After Finn left his office Lew thought about what Master Chief Jackson had said that morning. Just a man. And we’re gonna find him.

Maybe so, thought Lew as he woke up his computer. But his own quarry—the childhood version of Finn X—was proving difficult to track down. He had not heard back from Harry Holbrook, the old psychiatrist at Great Lakes, who apparently was still on his fishing trip. And even Indy had not yet been able to unearth anything further about the man’s pre-military background.

Lew figured it was time to go on a fishing trip of his own.

Unlike the rank and file of the Lincoln’s population, key personnel in medical had access to the ship’s dedicated high-speed Internet service, which enabled them to conduct efficient online research on medical, pharmaceutical, and other topics.

Lew began looking.

No last name. No arrests, no police record. No known hospital stays or prior medical records. Schooling unknown.

Lew thought back over what Van Ness had said.

Drug kingpins. Chinese mafia.

He began combing the San Diego newspaper archives for pieces on the street trade, starting a few years before Finn enlisted. For the next hour, he kept reading, finding nothing.

Then, a story. A sixteen-year-old, arrested in connection with a DEA raid on a known Triad connection. In a sidebar titled “Teens on the Docks” the writer mentioned a few of the kid’s associates, including another sixteen-year-old who went by “F/X.”

The Hollywood term for “special effects.” Classic SoCal nickname.

He looked back at Jackson’s notes from his original interviews. His observation about how the SEAL had replayed that altercation he’d witnessed outside Shiflin’s ready room with such startling precision. An uncanny skill of mimicry.
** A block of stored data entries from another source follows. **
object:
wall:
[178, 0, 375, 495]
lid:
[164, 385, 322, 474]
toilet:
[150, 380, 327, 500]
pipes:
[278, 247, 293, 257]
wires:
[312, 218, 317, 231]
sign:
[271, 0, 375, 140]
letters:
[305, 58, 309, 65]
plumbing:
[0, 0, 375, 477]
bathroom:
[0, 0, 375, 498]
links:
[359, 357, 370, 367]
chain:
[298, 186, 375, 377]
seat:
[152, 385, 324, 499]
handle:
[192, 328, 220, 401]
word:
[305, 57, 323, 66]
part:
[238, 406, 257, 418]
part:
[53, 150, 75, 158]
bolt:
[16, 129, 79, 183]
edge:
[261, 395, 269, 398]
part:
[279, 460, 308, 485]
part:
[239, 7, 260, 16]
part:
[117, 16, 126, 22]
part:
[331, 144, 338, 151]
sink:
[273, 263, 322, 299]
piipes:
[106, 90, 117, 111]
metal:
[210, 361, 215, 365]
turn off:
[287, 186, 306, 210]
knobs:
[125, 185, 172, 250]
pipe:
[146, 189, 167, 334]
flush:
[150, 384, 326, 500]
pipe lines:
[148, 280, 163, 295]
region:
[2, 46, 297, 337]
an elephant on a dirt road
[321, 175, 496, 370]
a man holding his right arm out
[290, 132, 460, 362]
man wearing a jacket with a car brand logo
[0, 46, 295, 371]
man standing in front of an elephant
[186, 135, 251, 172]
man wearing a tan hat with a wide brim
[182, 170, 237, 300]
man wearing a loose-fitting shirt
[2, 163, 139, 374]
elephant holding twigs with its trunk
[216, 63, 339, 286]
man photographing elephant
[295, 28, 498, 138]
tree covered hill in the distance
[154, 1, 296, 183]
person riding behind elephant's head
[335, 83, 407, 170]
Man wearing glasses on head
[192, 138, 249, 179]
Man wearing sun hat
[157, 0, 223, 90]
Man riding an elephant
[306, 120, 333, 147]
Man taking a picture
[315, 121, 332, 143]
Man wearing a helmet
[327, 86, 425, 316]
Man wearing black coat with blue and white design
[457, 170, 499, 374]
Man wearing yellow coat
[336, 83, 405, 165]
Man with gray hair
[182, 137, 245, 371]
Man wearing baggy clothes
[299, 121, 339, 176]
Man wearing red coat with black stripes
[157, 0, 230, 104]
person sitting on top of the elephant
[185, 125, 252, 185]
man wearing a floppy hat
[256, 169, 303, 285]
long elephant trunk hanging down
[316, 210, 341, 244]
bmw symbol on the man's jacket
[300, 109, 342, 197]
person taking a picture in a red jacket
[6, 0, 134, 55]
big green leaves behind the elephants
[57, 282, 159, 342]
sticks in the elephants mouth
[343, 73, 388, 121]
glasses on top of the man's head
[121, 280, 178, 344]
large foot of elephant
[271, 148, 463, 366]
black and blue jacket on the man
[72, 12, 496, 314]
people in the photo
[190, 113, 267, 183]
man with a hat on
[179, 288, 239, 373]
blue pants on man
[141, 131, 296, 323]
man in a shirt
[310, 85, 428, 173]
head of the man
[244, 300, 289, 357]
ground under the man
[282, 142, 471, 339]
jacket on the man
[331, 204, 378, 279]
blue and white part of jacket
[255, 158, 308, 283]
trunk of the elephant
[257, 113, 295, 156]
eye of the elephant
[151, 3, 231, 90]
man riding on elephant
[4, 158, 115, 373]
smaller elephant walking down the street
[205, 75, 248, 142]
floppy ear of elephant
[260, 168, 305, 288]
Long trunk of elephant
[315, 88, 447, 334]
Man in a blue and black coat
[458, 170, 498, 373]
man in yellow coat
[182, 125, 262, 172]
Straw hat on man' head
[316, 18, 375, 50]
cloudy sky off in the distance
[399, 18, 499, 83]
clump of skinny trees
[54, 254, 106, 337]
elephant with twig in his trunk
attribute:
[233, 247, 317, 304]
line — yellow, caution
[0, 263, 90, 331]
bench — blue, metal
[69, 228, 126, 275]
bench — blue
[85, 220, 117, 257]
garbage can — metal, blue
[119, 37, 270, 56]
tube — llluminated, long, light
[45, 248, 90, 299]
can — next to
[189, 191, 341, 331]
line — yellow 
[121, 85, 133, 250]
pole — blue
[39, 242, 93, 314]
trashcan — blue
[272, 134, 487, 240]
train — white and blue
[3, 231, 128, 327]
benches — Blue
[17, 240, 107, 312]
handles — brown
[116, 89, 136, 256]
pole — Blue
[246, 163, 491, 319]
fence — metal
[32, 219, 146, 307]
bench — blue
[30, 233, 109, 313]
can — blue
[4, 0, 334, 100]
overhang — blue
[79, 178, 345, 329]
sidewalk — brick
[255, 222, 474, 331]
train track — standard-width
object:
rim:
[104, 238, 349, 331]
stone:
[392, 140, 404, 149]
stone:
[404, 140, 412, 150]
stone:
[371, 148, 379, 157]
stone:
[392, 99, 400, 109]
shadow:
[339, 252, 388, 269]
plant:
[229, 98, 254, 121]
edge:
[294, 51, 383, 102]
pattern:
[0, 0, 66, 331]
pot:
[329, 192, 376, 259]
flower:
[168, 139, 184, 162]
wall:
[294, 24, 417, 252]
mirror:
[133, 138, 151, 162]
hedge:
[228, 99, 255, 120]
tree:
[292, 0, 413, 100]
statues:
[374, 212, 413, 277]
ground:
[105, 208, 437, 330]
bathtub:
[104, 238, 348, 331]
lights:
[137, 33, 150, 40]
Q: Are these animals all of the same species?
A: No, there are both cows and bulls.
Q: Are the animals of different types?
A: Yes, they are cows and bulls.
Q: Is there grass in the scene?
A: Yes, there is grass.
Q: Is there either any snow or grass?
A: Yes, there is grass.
Special effects. It fit him.

F/X.

Finn X.

For the next two hours he searched every archive, every database, every story on the drug wars or life on the docks or troubled teens that he could find for references to a kid going by the tag F/X.

Not counting the Triad-related drug bust story, he found exactly three.

First up was a story about the shady goings-on alleged to be taking place on several Santa Catalina Island boat tours. According to that piece his quarry had done an eight-month stint at age fifteen on a dive boat called “the Frieda.” No details.

The second was another drug-related story that mentioned that same teenage associate. This one provided no new information, but it did at least offer independent confirmation that this kid had existed.

The third was a puff piece about a summer swim contest for youngsters. One of the day’s races was won by a thirteen-year-old identified in the story as “going by the name F/X.”

This story had photos.

Lew manipulated the browser, enlarging the window in an effort to see the boy more clearly. The crude, pixilated quality of the scanned newsprint didn’t help.

He sat back in his chair and squinted at the image.

Chief Finn at thirteen?

Possibly.

He copied the photo and pasted it into a separate file, then sat back to think.

As far as he could tell the trail went cold at that point. He’d found no trace of the boy before that swim race at thirteen. Not in Southern California anyway. It was as if he’d dropped out of the sky at the age of thirteen.

He sat back again and thought about the SEAL’s odd reaction to the Line Crossing ritual up on the flight deck.

“Where did you come from, F/X?” he murmured. “And what happened to you?”